This week’s building of the week is Juergen Teller’s purpose built studio in West London.
German-born Teller, who is known for his fine art as well as fashion photography, commissioned London practice 6a Architects to design his new studio on a long and narrow plot.
Teller documented the construction process by taking a number of photographs including a nude self portrait and another of Japanese band Bo Ningen.
The studio is made up of individual concrete volumes separated by garden courtyards, which Teller uses as a set.
“The gardens are inspired by the urban gardens that spring naturally in ruinous or untouched corners of the city – especially those captured by R S R Fitter’s classic book, London’s Natural History,” explained the architects.
“In the first garden, a remnant of the concrete frame from a former building stands for plants to colonise.”
The building presents a solid concrete facade to the street, which is interrupted only by a wooden entrance and a large window offering glimpses of an office on the first floor.
From the entrance, a long corridor extends all the way to the back of the plot, through the two additional structures and the gardens in between.
The building includes a sauna and meditation room as well as an office, archive, studio, kitchen and library.
The central volume contains the main studio area, which is illuminated from above by roof lights and windows place at either end that face out into the gardens.
A pair of narrow staircases on each side of the space lead up to store rooms housed in suspended concrete blocks.
The furthest of the three structures accommodates a kitchen on its ground floor and an apartment above.
Concrete is used throughout the building in various forms; as cement blockwork walls, poured floors, and in the form of large beams that push against the party walls on either side.
The gaps between the monolithic concrete structures function as outdoor rooms featuring local plants chosen by garden designer Dan Pearson to evoke patches of the city where trees and shrubs have naturally sprouted from buildings.
Metal drainpipes direct rainwater into the gardens, and straight into a cylindrical fish pond in the corner of one of the outdoor spaces.

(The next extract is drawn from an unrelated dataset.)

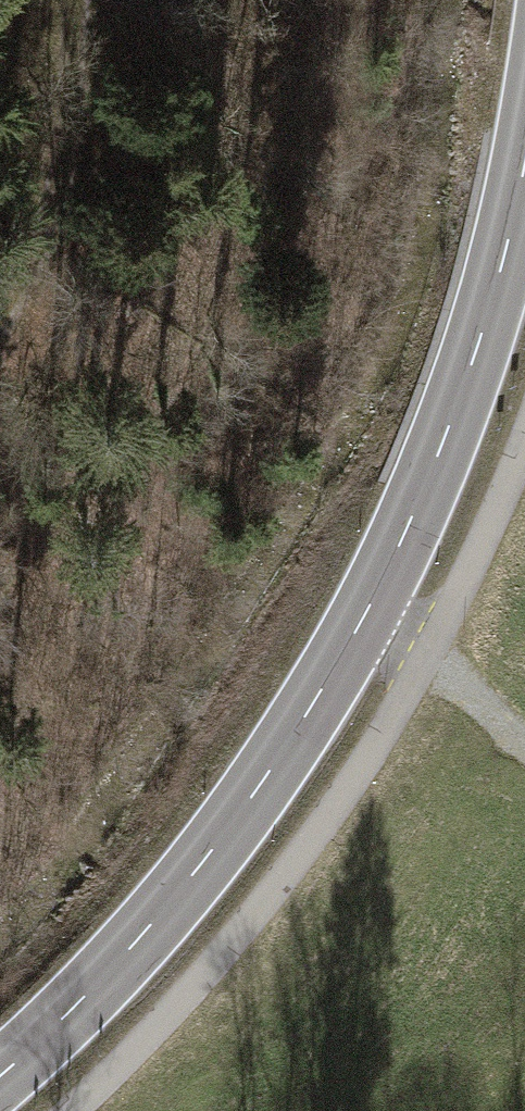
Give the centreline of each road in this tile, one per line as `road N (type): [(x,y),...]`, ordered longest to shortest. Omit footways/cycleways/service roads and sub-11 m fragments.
road 1 (tertiary): [(0,1075),(94,991),(170,903),(303,720),(360,626),(438,454),(502,271),(524,148)]
road 2 (track): [(84,0),(38,276),(0,325)]
road 3 (track): [(360,626),(426,657),(524,733)]

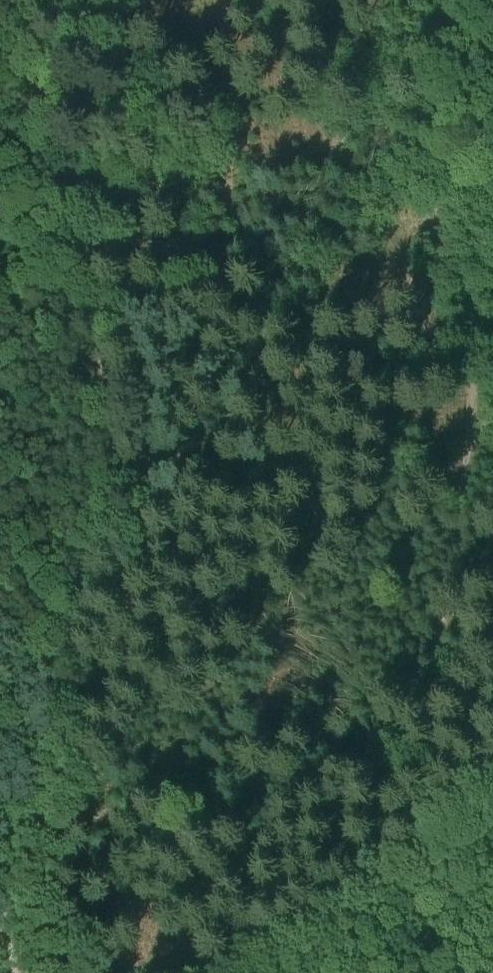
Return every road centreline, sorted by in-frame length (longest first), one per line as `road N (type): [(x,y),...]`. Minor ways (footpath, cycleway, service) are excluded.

The prevalent use of concrete is softened by the natural light that infiltrates the building, as well as by the planted gardens. Brass hardware and grey timber joinery also introduce warm and tactile details.
6a Architects was founded by Tom Emerson and Stephanie Macdonald in 2001, who met at the Royal College of Art. The studio’s other notable projects include the renovation of a derelict house to form an extension for the South London Gallery.